Techniek: Olieverf op paneel
Afmetingen: 233 cm ?? 165 cm
Datum: 1499
Door: Pietro Perugino (ca. 1446/1450 - 1523) Italie
Te bewonderen in het: Pinacoteca Vaticana, Rome
Het werk volgt de typische regeling van Perugino's kunst. De goddelijkheid, in het geval de opgestane Jezus wordt afgebeeld in een mandorla geplaatst in het bovenste deel van het schilderij, daarnaast de engelen. Het onderste deel toont, een landschap op de achtergrond, de open sarcofaag en vier Romeinse soldaten, van wie er drie slapen en een gewekt door het wonder.
De figuur van Christus, met het symbool van de opstanding, de vlag, heeft de typische harmonie en zachtheid van de volwassen werken van Perugino, met een gedetailleerdheid van de borst en een lichte draperie met diepe plooien.
De twee engelen bij zijn kanten zijn symmetrisch.
De sarcofaag heeft een goed geschilderde deksel volgens geometrische perspectief. De soldaten zijn ook geschilderd met aandacht voor details, zie hiervoor de grillige kam van de soldatenhelm linksonder.
Petrus bij Cornelius in Caesarea
Petrus opende zijn mond en zei:
’U weet wat er gebeurd is in heel het Joodse land, het eerst in Galilea, na de doop die Johannes verkondigde: dat God Jezus uit Nazaret zalfde met heilige Geest en kracht; Hij trok weldoende rond en genas allen die in de macht waren van de duivel, want God was met Hem. En wij zijn de getuigen van alles wat Hij gedaan heeft in het land van de Joden en in Jeruzalem. Zij hebben Hem gedood door Hem aan een kruis te slaan. Maar God heeft Hem opgewekt op de derde dag en Hem laten verschijnen, niet aan heel het volk, maar aan de getuigen die tevoren door God waren aangewezen, aan ons, die met Hem gegeten en gedronken hebben na zijn opstanding uit de doden. Hij gebood ons tot het volk te prediken en te getuigen dat Hij het is die door God is aangesteld tot rechter van levenden en doden. Van Hem getuigen alle profeten dat ieder die in Hem gelooft, door zijn naam vergeving van zonden verkrijgt.’
Het nieuwe leven
Broeders en zusters, als gij dan met Christus ten leven zijt gewekt, zoekt wat boven is,
daar waar Christus zetelt aan de rechterhand Gods. Zint op het hemelse, niet op het aardse. Gij zijt immers gestorven en uw nieuw leven is nu met Christus verborgen in God.

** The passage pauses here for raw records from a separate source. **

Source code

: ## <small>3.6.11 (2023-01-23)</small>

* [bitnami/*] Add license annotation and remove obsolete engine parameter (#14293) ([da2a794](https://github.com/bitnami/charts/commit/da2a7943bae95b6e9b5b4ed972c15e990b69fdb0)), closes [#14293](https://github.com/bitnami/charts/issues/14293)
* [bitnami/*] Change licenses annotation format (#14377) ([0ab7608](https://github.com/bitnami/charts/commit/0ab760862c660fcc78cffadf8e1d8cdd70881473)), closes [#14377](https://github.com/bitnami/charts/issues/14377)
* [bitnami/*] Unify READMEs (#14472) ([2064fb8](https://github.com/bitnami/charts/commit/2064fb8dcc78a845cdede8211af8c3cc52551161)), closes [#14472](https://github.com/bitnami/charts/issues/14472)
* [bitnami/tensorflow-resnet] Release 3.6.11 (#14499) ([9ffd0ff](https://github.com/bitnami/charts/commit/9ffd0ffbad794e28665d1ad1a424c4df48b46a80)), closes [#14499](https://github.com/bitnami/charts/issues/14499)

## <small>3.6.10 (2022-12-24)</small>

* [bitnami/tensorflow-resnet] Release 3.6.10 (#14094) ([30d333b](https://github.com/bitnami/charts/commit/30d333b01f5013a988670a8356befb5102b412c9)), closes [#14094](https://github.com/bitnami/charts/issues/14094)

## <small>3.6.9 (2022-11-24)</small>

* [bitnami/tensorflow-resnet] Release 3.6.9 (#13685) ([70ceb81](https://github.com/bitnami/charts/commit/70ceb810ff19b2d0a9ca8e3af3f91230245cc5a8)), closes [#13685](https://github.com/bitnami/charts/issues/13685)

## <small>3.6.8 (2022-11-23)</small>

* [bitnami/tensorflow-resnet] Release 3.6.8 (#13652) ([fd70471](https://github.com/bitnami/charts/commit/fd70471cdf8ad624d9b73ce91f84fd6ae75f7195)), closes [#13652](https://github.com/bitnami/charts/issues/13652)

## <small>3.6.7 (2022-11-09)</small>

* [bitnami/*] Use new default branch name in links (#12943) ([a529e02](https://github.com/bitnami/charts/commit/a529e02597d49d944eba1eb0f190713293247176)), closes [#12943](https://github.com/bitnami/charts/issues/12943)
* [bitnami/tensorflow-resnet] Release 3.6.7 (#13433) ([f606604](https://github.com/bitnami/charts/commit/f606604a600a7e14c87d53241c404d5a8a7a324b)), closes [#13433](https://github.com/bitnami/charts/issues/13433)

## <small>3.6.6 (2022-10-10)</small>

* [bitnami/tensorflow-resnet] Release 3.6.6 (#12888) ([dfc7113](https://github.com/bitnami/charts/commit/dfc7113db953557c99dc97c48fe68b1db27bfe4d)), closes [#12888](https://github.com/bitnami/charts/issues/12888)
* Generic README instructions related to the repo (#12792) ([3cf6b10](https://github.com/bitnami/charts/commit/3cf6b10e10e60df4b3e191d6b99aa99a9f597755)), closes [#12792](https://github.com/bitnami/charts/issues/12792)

Christus is uw leven, en wanneer Hij verschijnt, zult ook gij met Hem verschijnen in heerlijkheid.
Jezus’ leerlingen bij het lege graf
Op de eerste dag van de week ging Maria van Magdala, in alle vroegte, terwijl het nog donker was, naar het graf en zag dat de steen voor de opening van het graf was weggehaald. IJlings liep ze naar Simon Petrus en de andere leerling, die van wie Jezus hield. ‘Ze hebben de Heer uit het graf gehaald’, zei ze. ‘Wisten we maar waar ze Hem hebben neergelegd!’ Daarop gingen Petrus en de andere leerling op weg naar het graf. IJlings liepen de twee er samen naartoe, maar de andere leerling liep harder dan Petrus en kwam het eerst bij het graf aan. Hij wierp er een blik in en zag dat de linnen doeken er nog lagen. Maar hij ging niet naar binnen. Toen kwam ook Simon Petrus, na hem, bij het graf aan en ging meteen naar binnen. Hij zag hoe de doeken er nog lagen, maar ook hoe de doek die zijn hoofd had bedekt, niet bij de andere doeken lag: hij was opgerold en lag helemaal apart. Toen pas ging ook de andere leerling, die het eerst bij het graf was aangekomen, naar binnen. Hij zag en kwam tot geloof. Ze wisten toen nog niet wat de Schrift zei: dat Hij uit de doden móést opstaan.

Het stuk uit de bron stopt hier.